A couple weeks ago I grew tired of protecting baby mango trees from frost and of watching more leaves on my banana plants brown due to cold nights. This has been a persistently chilly and rainy winter for us in Southern California.
At my house, only once did we go a full week between rains in February, and the rainfall total for the month was 10.8 inches. That’s more than we got all last winter. The average temperature for February was about five degrees below normal in most of Southern California.
It turns the mind to warmer places. And it might make you envy those who do their gardening in the tropics.
Warm Oaxaca
I flew south and spent the first week of March in Oaxaca, Mexico. My friends and I would wake in the dark, before sunrise, drink coffee and discern the day’s waves in the predawn light from our balcony. This was not a gardening trip but a surfing trip rather.
Nevertheless, the climate and plants around me captured my mind as much as any wave.
Many mornings, we surfed at the mouth of the Colotepec River, after which we walked to Betty’s place, a homestead that also acted as a restaurant. As Betty began cooking whatever we ordered — fish or huevos rancheros or sopes — I wandered her property.
There were cattle and chickens and beautiful fruit trees: 50-foot tall mangos, coconut palms, bananas, papayas, sapodillas, pineapple, citrus, and others I didn’t recognize.
If I lived and gardened here, I thought, this is the kind of Eden I would create.
Can’t grow it all
Later in the week, I began to notice the prices paid for being able to grow mango trees the size of apartment buildings and bananas as easily as weeds.
We visited the market in Puerto Escondido, a roofed conglomeration of stalls where people displayed everything from sides of beef to jewelry to shoes to flowers to fruit. I was eager to sample locally grown items.
We bought some finger-sized bananas, we bought a couple different types of mangos, we bought a sapodilla, and we bought cashews the way they come off the tree: with the reddish fruit and nut husk together.
But after browsing the offerings of a dozen fruit and vegetable stalls, I became aware of the local growers’ limitations.
The oranges on offer were all ugly. Without cold nights, the peels never turn a uniform and brilliant orange like they do in California. They also never build a full flavor like oranges do back home.
There were apples in a couple stalls, but in such a warm climate they only grow a couple varieties. Here I saw Golden Delicious and Red Delicious apples grown somewhere in Mexico. Beside them were Granny Smith apples imported from up in Washington.
I compared this to what we can grow at home in Southern California. No cashews, no sapodillas. Bananas and mangos? Yeah, but not as well, and definitely not as easily. Mango trees grew in abandoned lots, uncared for yet still laden with fruit.
Then again, oranges are easy to grow back home, and they taste better. Apples too. Peaches and plums. Blueberries, grapes. We can also grow some things they can’t near the beach in Oaxaca, or at least they can’t as easily or as well. So maybe the grass isn’t greener here.
----------------
Exercise tasks =
- 1) Collect every line of the listing below that contains the string "kern", matching case exactly.
- 2) Extend the piece about gardening in Southern California and Oaxaca, picking up right after its final sentence.
----------------
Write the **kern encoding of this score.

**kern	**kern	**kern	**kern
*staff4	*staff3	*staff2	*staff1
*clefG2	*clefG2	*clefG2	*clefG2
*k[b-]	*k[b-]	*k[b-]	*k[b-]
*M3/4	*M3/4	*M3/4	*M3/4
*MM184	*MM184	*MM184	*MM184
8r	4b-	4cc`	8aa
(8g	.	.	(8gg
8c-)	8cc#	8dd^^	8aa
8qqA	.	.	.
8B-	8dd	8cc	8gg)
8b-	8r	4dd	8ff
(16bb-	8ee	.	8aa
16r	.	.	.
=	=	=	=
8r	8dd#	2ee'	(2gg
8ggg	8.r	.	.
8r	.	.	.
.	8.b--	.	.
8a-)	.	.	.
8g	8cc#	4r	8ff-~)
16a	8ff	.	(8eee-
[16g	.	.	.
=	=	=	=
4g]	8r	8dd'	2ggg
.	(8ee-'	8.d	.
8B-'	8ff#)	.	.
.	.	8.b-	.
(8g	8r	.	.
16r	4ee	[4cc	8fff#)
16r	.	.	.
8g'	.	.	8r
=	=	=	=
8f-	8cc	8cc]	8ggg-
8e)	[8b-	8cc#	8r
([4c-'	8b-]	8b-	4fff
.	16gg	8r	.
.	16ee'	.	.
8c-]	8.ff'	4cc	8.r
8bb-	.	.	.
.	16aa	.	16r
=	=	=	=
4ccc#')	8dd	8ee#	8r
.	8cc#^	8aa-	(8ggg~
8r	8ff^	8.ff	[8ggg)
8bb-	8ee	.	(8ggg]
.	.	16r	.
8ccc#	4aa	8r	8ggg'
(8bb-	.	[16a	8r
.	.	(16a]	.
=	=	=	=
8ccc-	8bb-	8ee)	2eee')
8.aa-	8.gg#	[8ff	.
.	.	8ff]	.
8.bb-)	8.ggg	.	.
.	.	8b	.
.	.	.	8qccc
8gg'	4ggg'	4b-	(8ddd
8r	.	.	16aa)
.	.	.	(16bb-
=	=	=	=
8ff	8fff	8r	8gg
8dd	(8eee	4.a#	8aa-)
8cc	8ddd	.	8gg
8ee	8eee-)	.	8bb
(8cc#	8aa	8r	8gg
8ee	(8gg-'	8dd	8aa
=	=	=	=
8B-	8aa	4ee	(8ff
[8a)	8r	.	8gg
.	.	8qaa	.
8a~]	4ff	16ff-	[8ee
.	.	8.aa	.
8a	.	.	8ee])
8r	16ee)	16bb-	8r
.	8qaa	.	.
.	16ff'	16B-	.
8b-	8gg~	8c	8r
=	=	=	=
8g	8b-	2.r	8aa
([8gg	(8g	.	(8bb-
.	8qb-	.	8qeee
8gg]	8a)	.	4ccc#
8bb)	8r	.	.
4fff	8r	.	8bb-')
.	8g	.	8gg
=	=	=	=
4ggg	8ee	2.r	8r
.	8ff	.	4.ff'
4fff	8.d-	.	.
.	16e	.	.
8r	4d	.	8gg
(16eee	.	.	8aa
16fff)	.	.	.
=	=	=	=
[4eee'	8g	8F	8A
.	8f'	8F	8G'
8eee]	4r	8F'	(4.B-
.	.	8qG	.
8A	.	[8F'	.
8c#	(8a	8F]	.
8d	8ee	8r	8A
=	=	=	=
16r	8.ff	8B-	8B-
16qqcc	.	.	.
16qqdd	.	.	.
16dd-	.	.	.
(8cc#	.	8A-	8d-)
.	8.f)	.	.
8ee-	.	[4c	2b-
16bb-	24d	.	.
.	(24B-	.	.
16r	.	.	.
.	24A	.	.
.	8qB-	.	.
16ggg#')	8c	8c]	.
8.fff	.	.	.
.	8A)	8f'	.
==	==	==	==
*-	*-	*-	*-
----------------
The results =
- 1)
Write the **kern encoding of this score.
**kern	**kern	**kern	**kern

- 2)
Would you like to garden in the tropics?
When we woke for coffee in the early morning and the temperature was 75, that was the coolest hour — not just of the day, but of the entire year. This is how low the thermometer drops just before sunrise in winter. This is the coolest hour of the whole year: 75 degrees.
That’s a perfect temperature for sipping a coffee wearing shorts, a t-shirt, and sandals. But what about the rest of the day?
After we’d surfed, we would walk back up the beach around 9 or 10 AM and arrive at Betty’s place with our shirts half-soaked in sweat.
At Betty’s place, I noticed that already at this time of day little work was being done, and what was being done occurred in the shade.
The sun was already intense, and the temperature reached the upper 80s by noon, here in the winter, every day. When would I work in the garden?
When would I sow seeds and pull weeds, water and harvest and prune? It would only be enjoyable during the early mornings and evenings, and this during winter. Summer would be more restricted with hotter days and even higher humidity. This would be a most sweatful gardening life.
We sat under the palapa shade in the tropics being served food and drinks, and it was so pleasant. It was also pleasing to realize that I had it pretty good as a gardener back home in Southern California.
No doubt, my mangos and bananas would never grow as well or as easily as here in Oaxaca, but I could grow things that couldn’t be grown or grown as well or as easily here: apricots, Hass avocados, cauliflower.
I had come down thinking I was jealous of the winter warmth in the tropics, but once there I realized that while it was wonderful to spend leisure time in such a climate, there was a lot to appreciate about doing my gardening back home, where the winter nights are relatively chilly but where it is comfortable to be working in the yard for most hours of the day during most days of the year.
Would I rather garden in the tropics? I think I’d rather vacation in the tropics.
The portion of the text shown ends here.